In Practice: Argent Energy’s Automated Workflows

At Argent Energy, we helped transform a low-engagement intranet into a modern, functional platform by integrating SharePoint with Power Automate and custom workflows. One of the key pain points was the manual burden on internal comms and operational teams – from document approvals to news publishing.

We implemented automated workflows that streamlined these processes, reducing the time and effort required to manage content across departments. Document approval chains that previously relied on email and manual tracking were replaced with structured, automated flows, ensuring compliance and speeding up turnaround times. This not only improved efficiency but also gave the comms team more time to focus on strategic messaging and engagement.

By modernising behind-the-scenes processes, Argent Energy freed up time and attention to focus on meaningful communication – demonstrating how the right tools can shift internal comms from administration to impact.

Why It Matters

Energy’s digital workplace is starting to reflect the innovation already transforming its operations – from IoT-driven monitoring to automated maintenance planning. The same technologies streamlining field work are now powering communication and culture.

When platforms like Viva bring personalisation, analytics, and social connection together, they don’t just make communication easier — they make work feel more meaningful. Employees see content that’s relevant to their role, location, or safety priorities, making every message more impactful.

Key takeaway: Internal comms is becoming smarter, faster, and more personalised. With Microsoft 365’s evolving toolkit – from Viva to automation and AI – energy companies can create digital experiences that truly engage, freeing up humans to focus on what matters most: people and purpose.

The Big Picture: Communication as a Strategic Asset

Across all three shifts – unification, inclusion, and modernisation – one insight stands out: communication is now central to operational resilience and transformation in energy. It’s no longer just a support function; it’s a driver of safety, efficiency, and culture at scale.

== Page images and extracted text ==
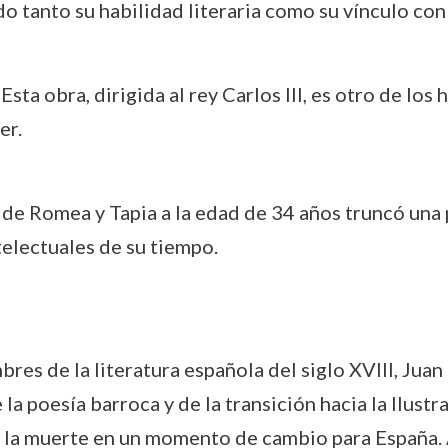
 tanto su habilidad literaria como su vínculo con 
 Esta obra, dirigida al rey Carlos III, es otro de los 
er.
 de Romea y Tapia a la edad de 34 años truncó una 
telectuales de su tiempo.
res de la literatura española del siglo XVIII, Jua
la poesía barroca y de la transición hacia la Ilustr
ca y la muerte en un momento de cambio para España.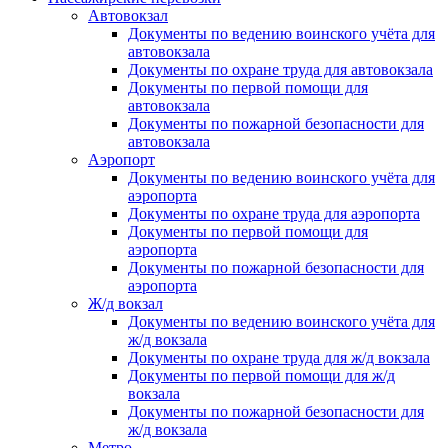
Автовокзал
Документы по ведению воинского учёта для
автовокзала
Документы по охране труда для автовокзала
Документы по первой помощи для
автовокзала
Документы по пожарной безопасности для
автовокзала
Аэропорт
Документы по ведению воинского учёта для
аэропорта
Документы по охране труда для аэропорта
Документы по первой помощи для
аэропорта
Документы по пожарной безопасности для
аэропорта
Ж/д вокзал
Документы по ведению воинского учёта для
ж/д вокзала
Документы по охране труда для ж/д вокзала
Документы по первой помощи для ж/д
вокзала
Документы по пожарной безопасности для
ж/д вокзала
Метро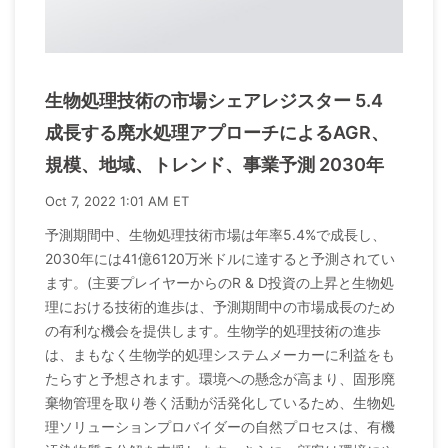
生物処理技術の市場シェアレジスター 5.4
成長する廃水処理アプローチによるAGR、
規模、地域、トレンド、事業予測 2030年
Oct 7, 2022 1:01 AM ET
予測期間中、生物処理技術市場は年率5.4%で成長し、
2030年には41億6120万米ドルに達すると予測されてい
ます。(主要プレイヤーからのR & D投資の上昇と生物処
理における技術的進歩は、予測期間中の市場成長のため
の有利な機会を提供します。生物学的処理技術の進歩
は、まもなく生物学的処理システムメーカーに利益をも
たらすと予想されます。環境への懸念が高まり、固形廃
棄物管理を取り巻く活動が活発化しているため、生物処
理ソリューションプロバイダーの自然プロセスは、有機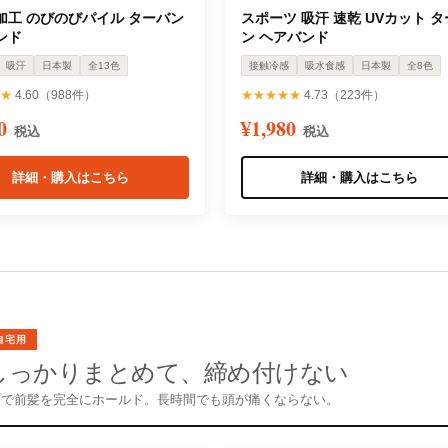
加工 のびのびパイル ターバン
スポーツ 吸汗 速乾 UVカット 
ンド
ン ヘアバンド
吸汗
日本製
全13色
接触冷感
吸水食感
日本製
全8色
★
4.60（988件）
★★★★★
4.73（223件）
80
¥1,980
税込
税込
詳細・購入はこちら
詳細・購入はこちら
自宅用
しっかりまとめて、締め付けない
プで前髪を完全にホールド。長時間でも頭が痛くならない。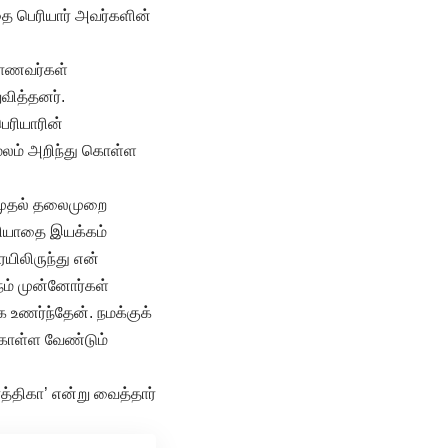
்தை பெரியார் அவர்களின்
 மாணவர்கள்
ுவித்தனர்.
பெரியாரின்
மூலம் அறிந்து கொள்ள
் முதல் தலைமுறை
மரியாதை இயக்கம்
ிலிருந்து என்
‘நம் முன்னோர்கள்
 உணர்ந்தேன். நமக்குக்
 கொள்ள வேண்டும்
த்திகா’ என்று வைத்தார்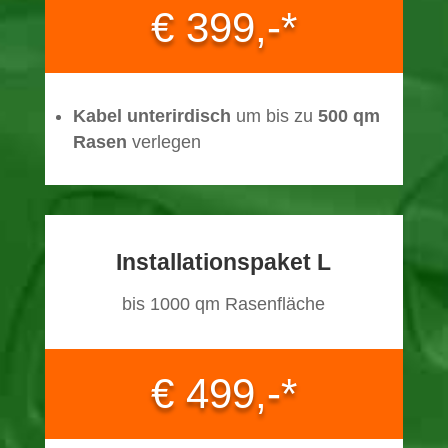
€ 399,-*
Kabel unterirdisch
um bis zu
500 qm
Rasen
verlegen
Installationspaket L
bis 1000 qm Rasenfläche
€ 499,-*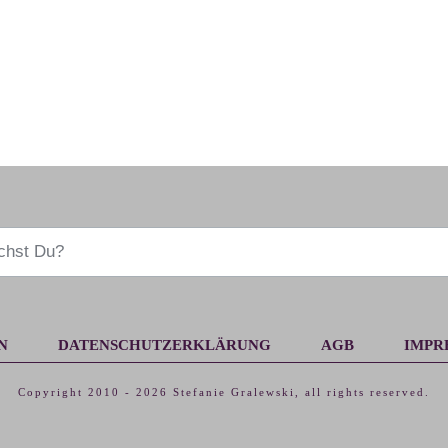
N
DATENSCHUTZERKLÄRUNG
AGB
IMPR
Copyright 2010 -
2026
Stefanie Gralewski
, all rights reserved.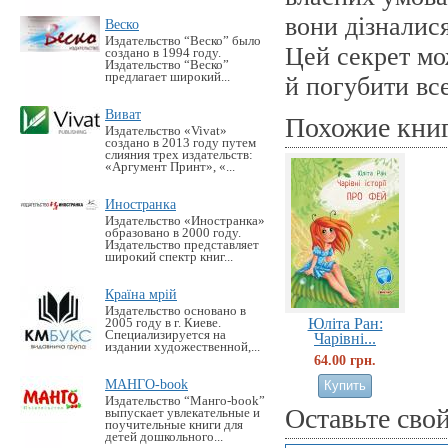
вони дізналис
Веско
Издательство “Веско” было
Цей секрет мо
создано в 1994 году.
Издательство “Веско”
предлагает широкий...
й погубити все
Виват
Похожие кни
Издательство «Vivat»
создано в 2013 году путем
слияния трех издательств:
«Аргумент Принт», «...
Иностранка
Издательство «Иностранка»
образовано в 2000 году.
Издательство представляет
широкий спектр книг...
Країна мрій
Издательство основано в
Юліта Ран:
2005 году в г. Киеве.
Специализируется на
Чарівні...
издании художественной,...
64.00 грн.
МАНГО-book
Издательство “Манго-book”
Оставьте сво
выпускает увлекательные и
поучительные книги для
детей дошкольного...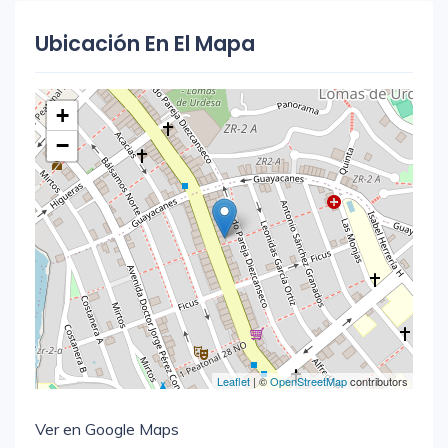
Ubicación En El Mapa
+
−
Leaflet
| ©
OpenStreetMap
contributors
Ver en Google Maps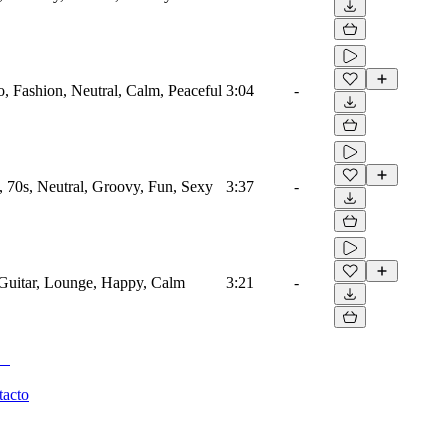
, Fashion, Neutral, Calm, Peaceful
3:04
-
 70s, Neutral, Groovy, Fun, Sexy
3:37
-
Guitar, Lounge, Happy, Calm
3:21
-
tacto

== Task details ==
Reproduce the Argent Energy passage word for word, starting at "By modernising behind-the-scenes" and ending at "communication and culture.". Work only from the Argent Energy passage.

== Answer to the problem ==
By modernising behind-the-scenes processes, Argent Energy freed up time and attention to focus on meaningful communication – demonstrating how the right tools can shift internal comms from administration to impact.

Why It Matters

Energy’s digital workplace is starting to reflect the innovation already transforming its operations – from IoT-driven monitoring to automated maintenance planning. The same technologies streamlining field work are now powering communication and culture.